Guardrail Test method Pass threshold
Usage decay before churn Mann-Whitney U: events_last_30d (churned vs active) p < 0.001
Adoption score separation Point-biserial r: avg_adoption_score vs is_active r > 0.35
Integration retention signal Welch t-test: retention_signal_count (retained vs churned) p < 0.01
Support ticket churn spike Welch t-test: high_priority_tickets (churned vs active) p < 0.05
Churn rate realism (starter) Observed churn rate 35%–55%
Churn rate realism (growth) Observed churn rate 12%–28%
Churn rate realism (enterprise) Observed churn rate 4%–15%
Enterprise churns less than starter Directional comparison enterprise rate < starter rate

Achieved results (RANDOM_SEED=42)

Guardrail Observed value Status
Usage decay (Mann-Whitney p) p < 0.0001
Adoption score correlation r = 0.46
Integration signal (t-test p) p < 0.0001
Support ticket spike (t-test p) p < 0.001
Starter churn rate 43.3%
Growth churn rate 19.7%
Enterprise churn rate 6.7%

Schema Contract Guardrails

A second test file (tests/integration/test_data_contracts.py) enforces structural integrity across all 5 tables — 32 checks covering:

  • Uniqueness: all primary keys (customer_id, event_id, ticket_id, etc.)
  • FK integrity: every customer_id in child tables exists in customers
  • Date range sanity: no events before signup_date, no events after churn_date
  • Value constraints: feature_adoption_score ∈ [0, 1], compliance_gap_score ∈ [0, 1]
  • Accepted values: plan_tier, event_type, priority, topic, stage

How to Regenerate

# 1. Generate all 5 CSVs (RANDOM_SEED=42, ~2 minutes)
uv run python -m src.infrastructure.data_generation.generate_synthetic_data

# 2. Load into DuckDB
uv run python -m src.infrastructure.db.build_warehouse

# 3. Validate statistical guardrails (must all pass before proceeding)
uv run pytest tests/integration/ --no-cov -v

# 4. Track with DVC
dvc add data/raw/
dvc add data/saasguard.duckdb
dvc push

Changing RANDOM_SEED will produce a different but equally valid dataset — all statistical guardrails will still pass (by design of the profile system).

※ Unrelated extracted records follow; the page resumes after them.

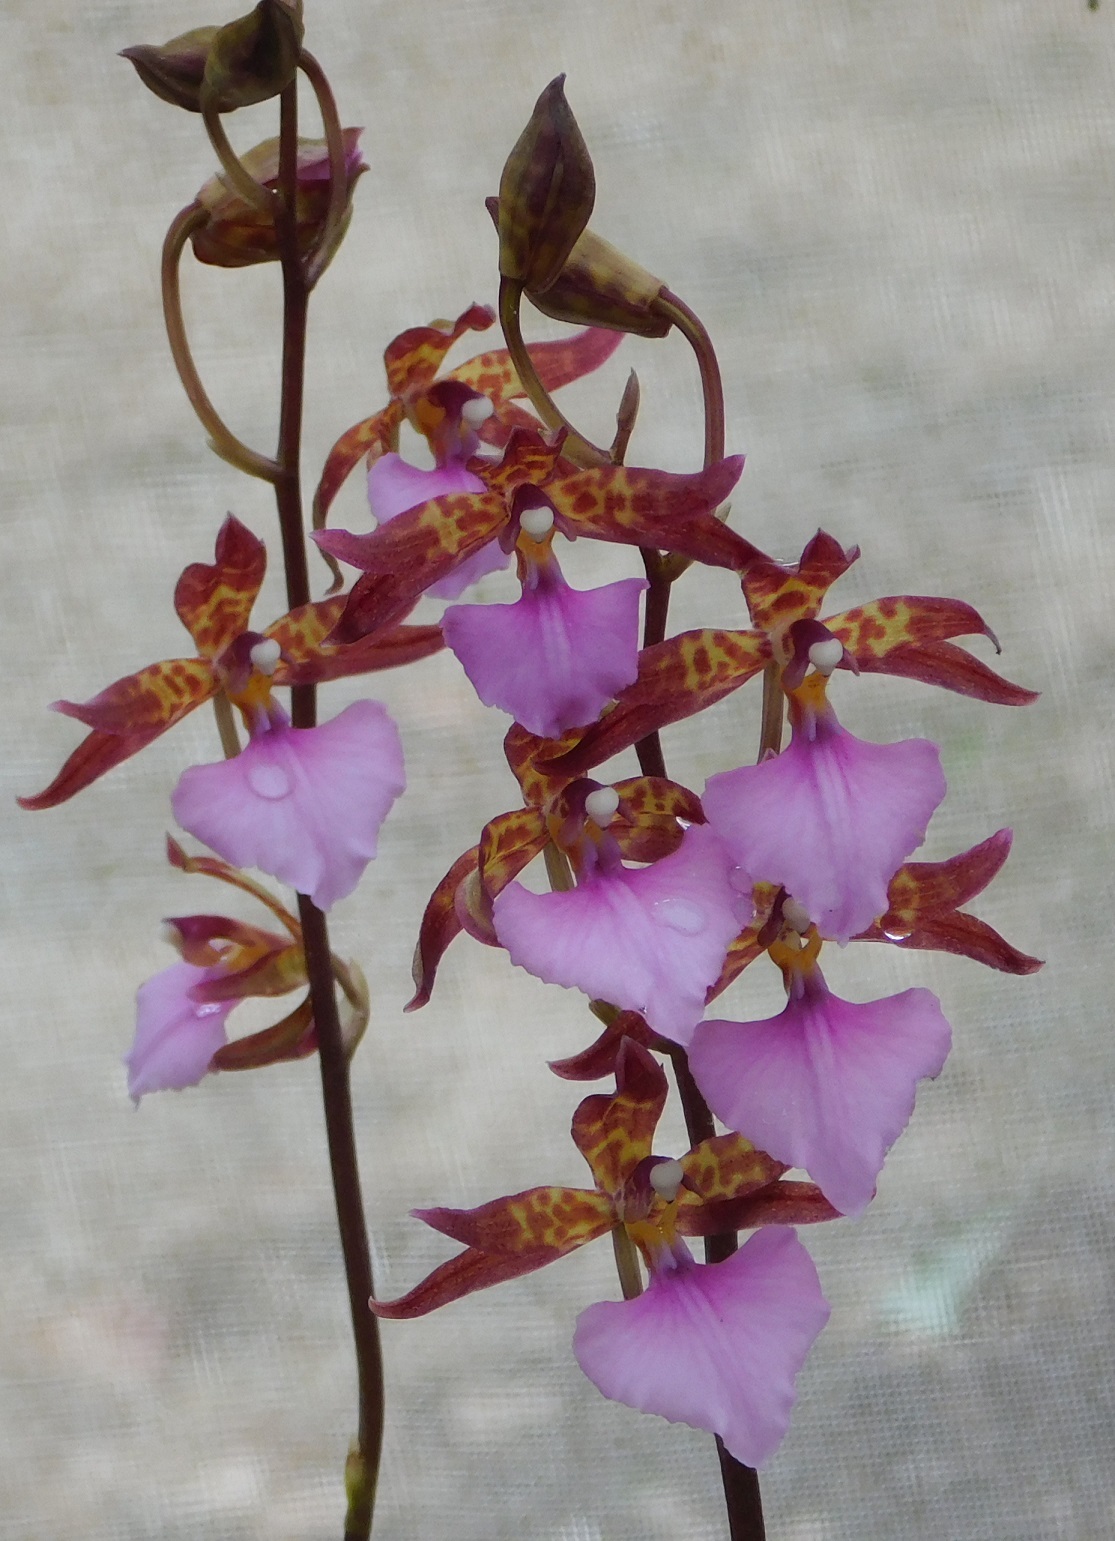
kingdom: Plantae
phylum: Tracheophyta
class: Liliopsida
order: Asparagales
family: Orchidaceae
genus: Rhynchostele
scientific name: Rhynchostele bictoniensis
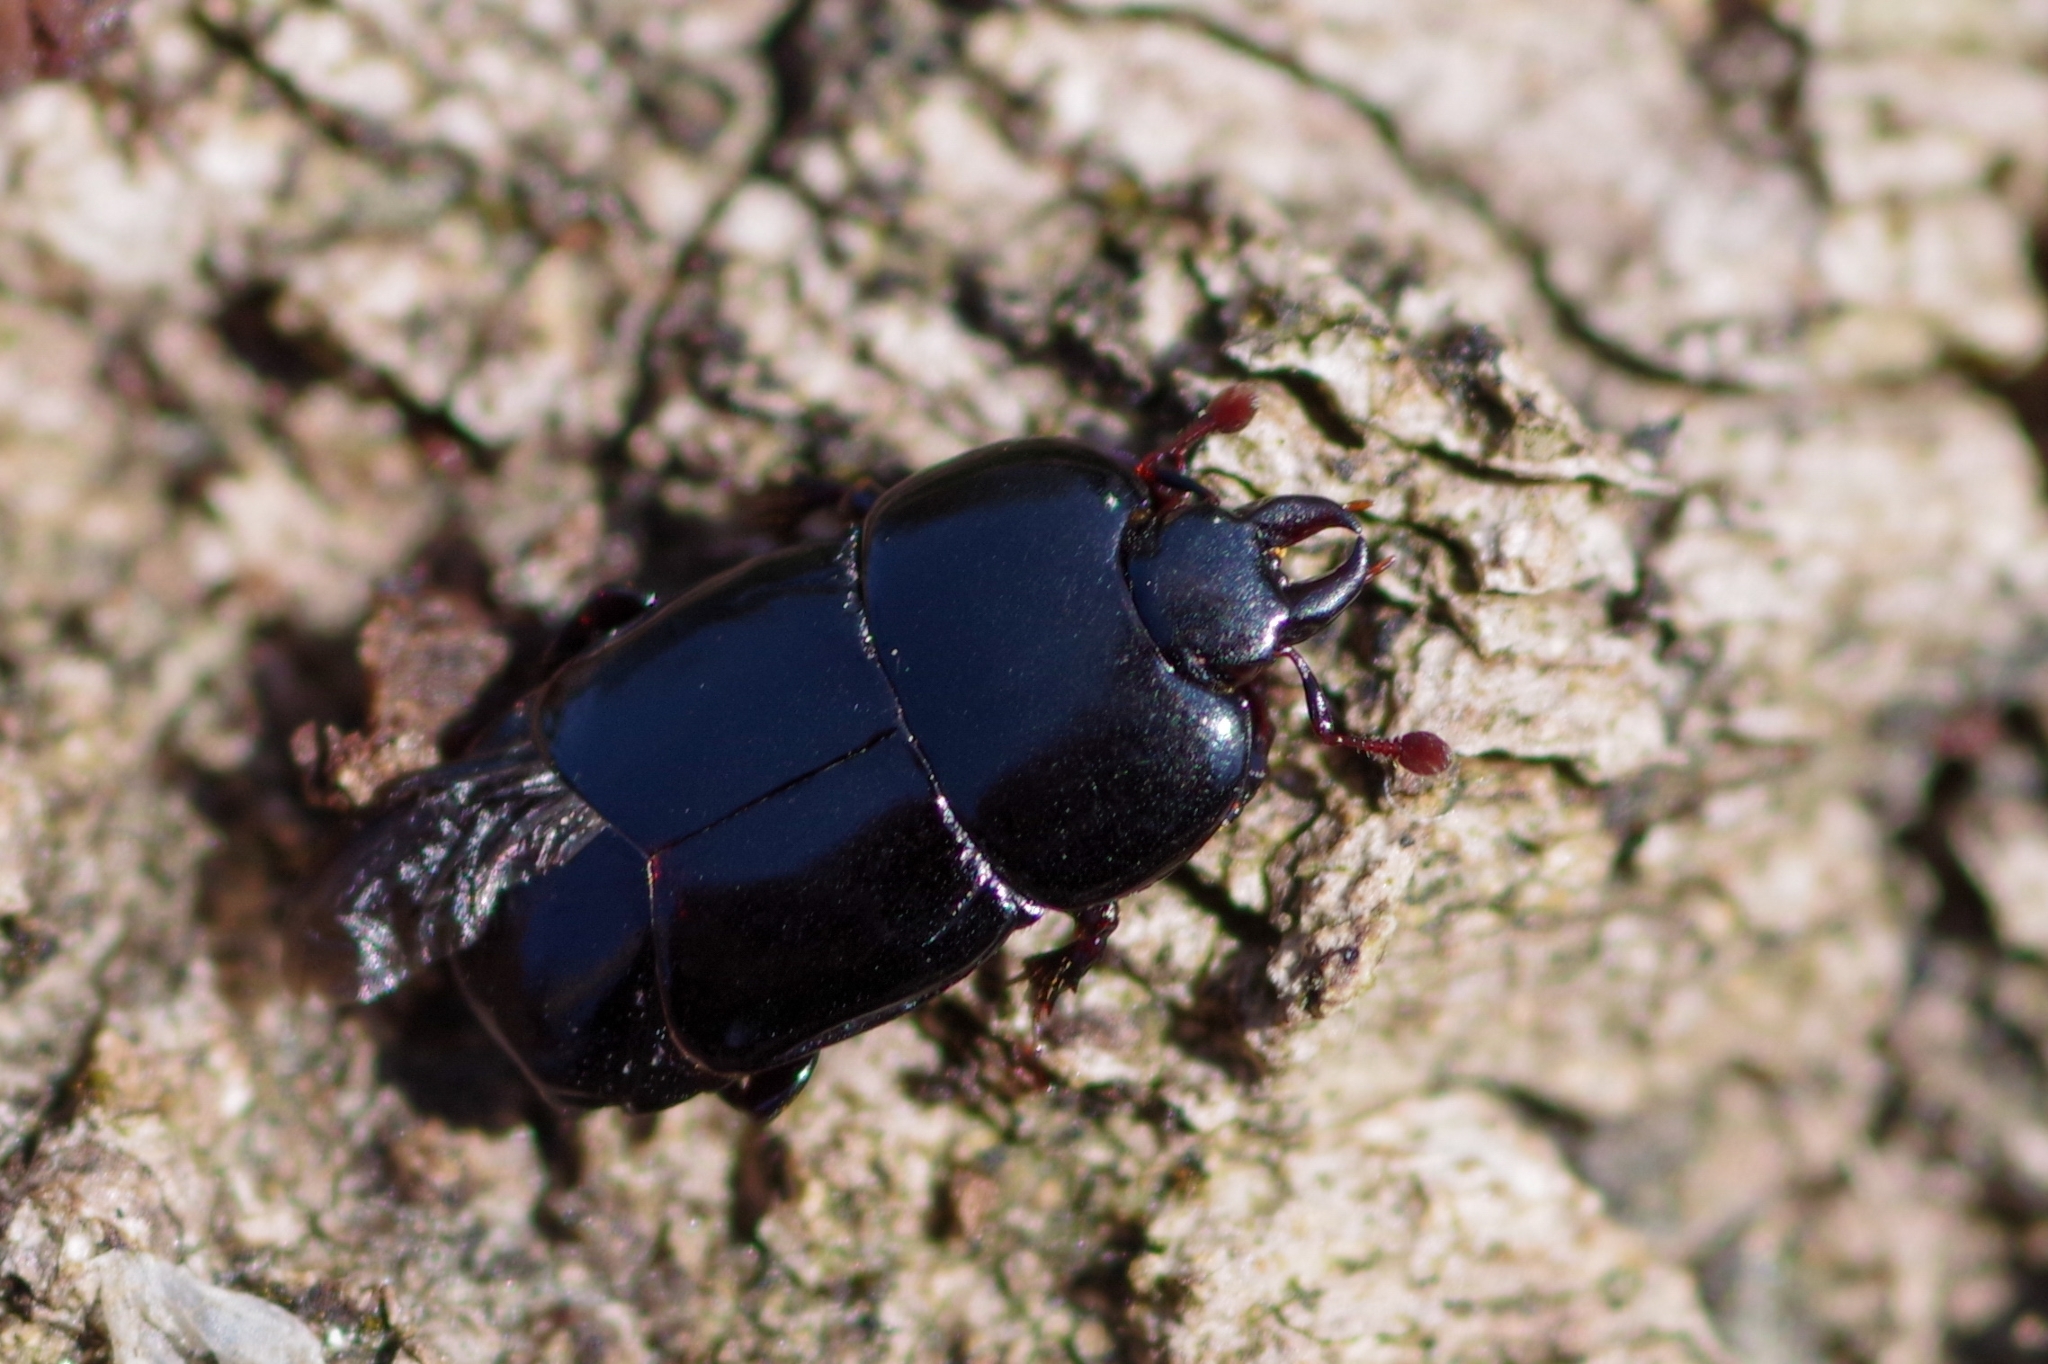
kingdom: Animalia
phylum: Arthropoda
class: Insecta
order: Coleoptera
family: Histeridae
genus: Hololepta
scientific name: Hololepta plana
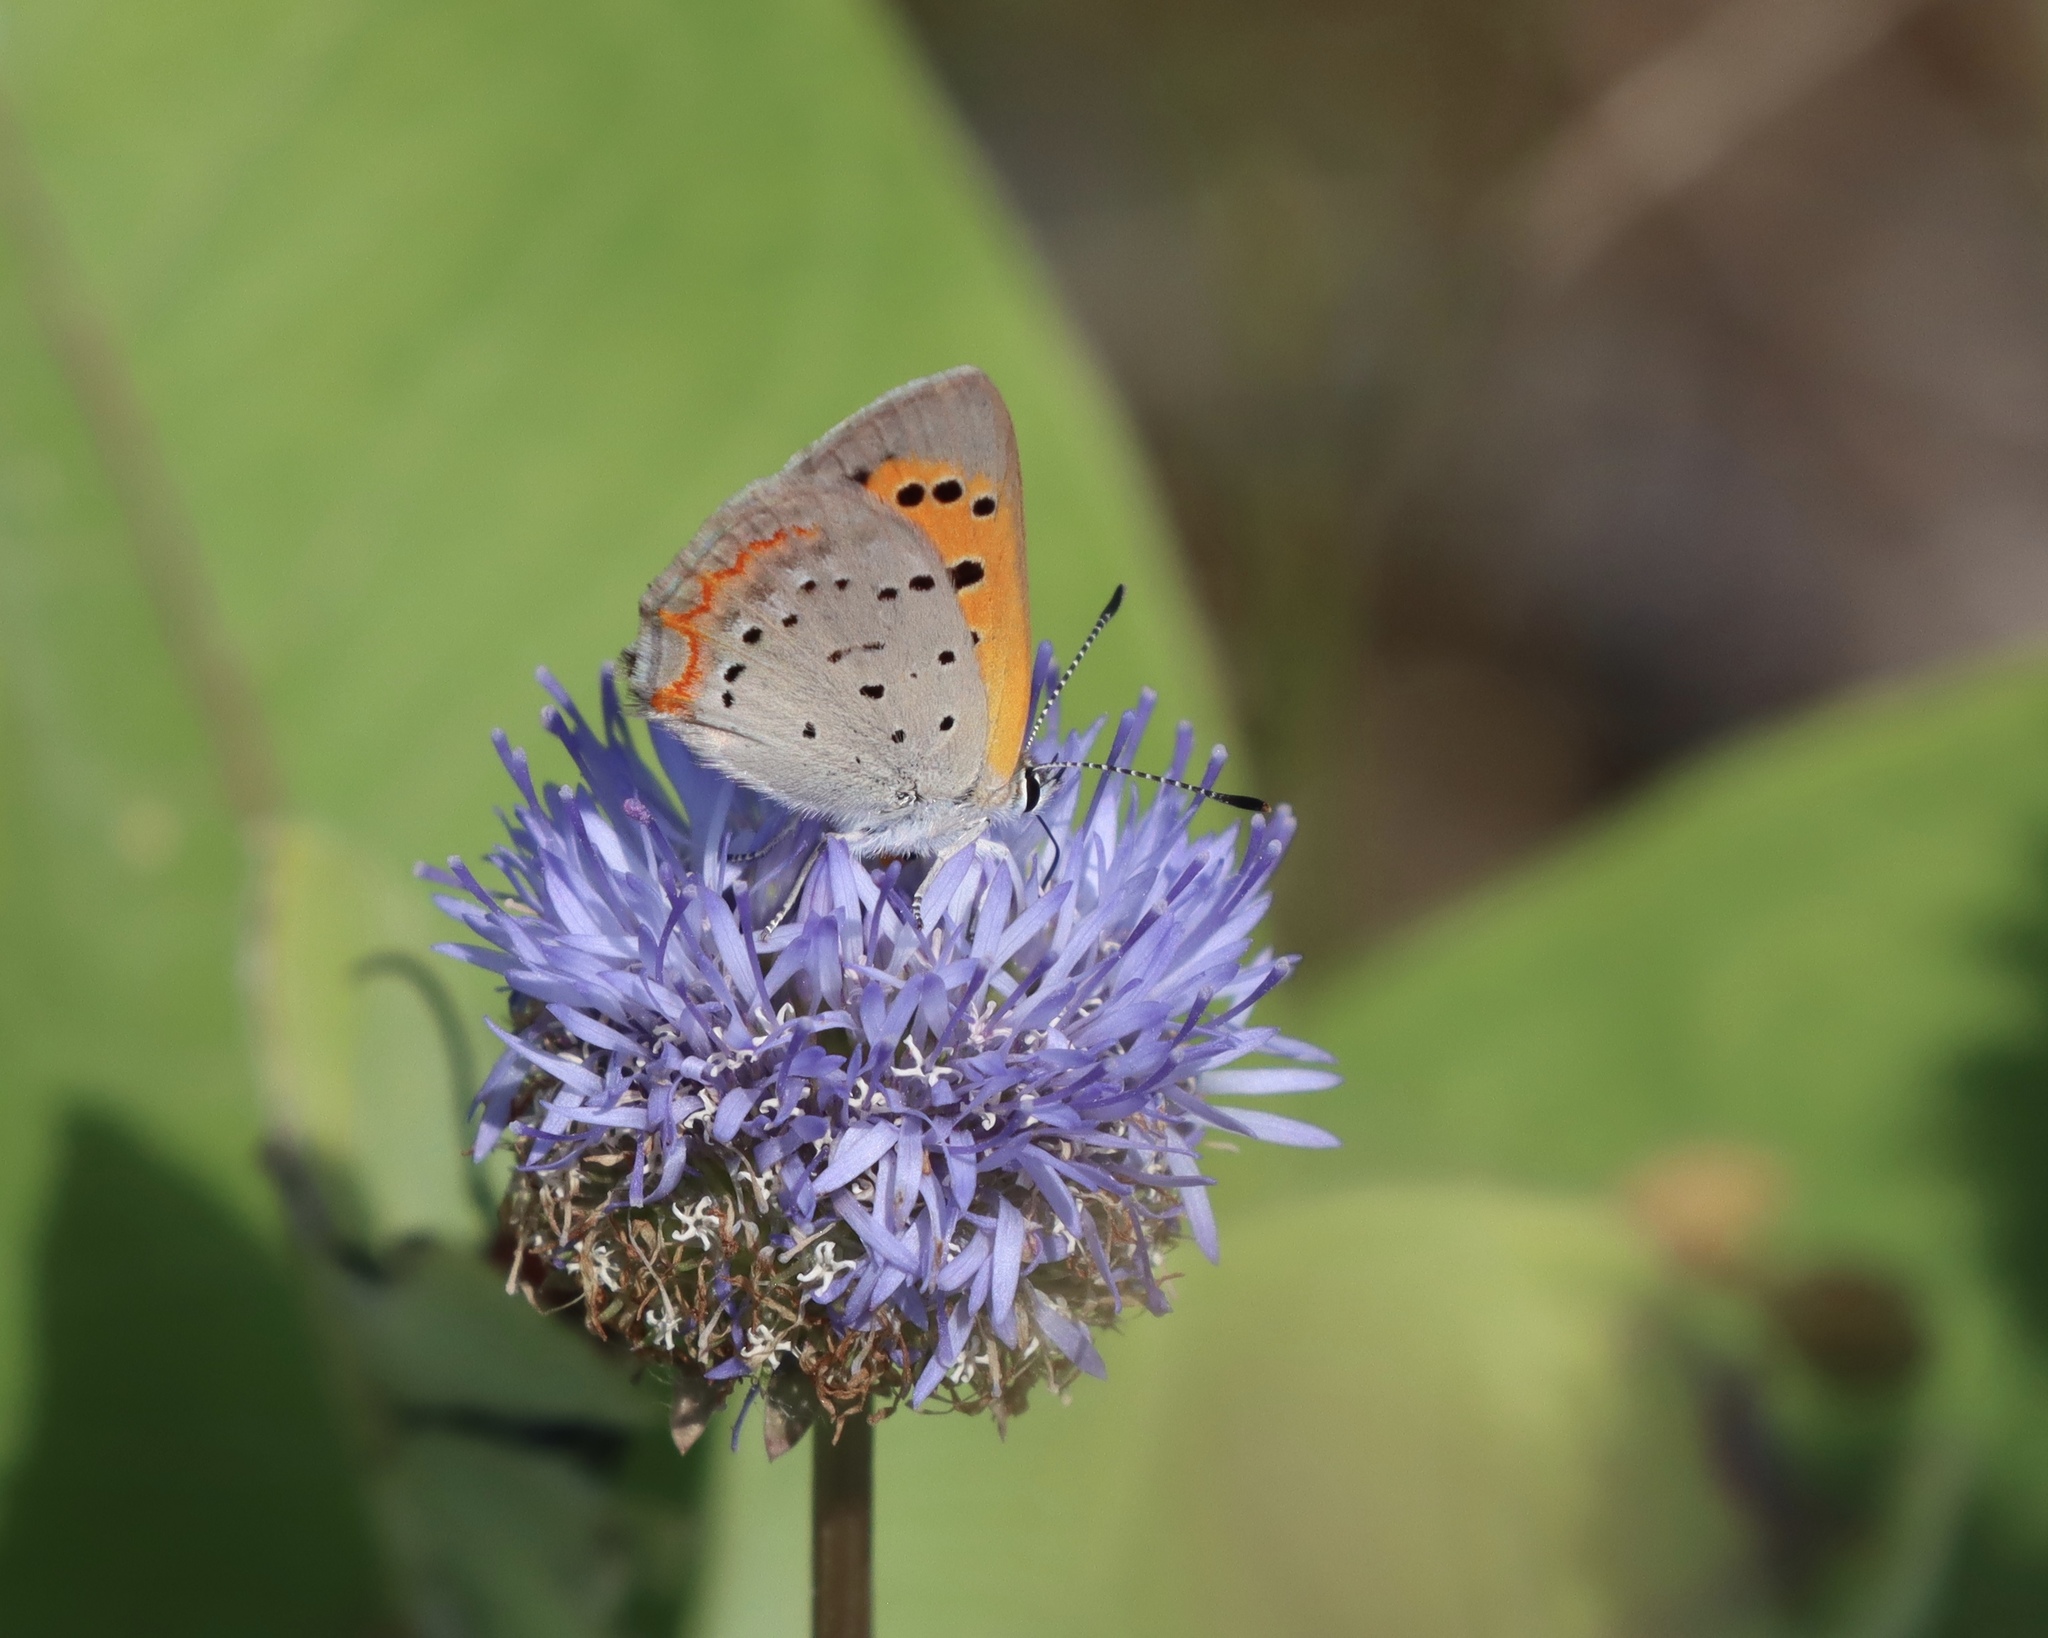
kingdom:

Limitations & Known Simplifications

Simplification Real-world difference Impact on model
Binary destiny at birth Real churn is a continuous process influenced by external events (competitor launch, price change, key contact leaving) Model will be slightly overconfident — calibrate with Platt scaling
No seasonality Real SaaS usage dips in Q4 holidays and spikes in Q1 planning Feature engineering can add month-of-year features
No customer-to-customer effects Real churn can propagate within an enterprise (one power user leaving reduces other seats) Not modelled — acceptable for v1
MRR is static Real MRR changes with seat counts and tier upgrades Survival analysis handles time-varying risk better than snapshot MRR

These limitations are documented here so readers understand the deliberate design tradeoffs — not unexamined assumptions.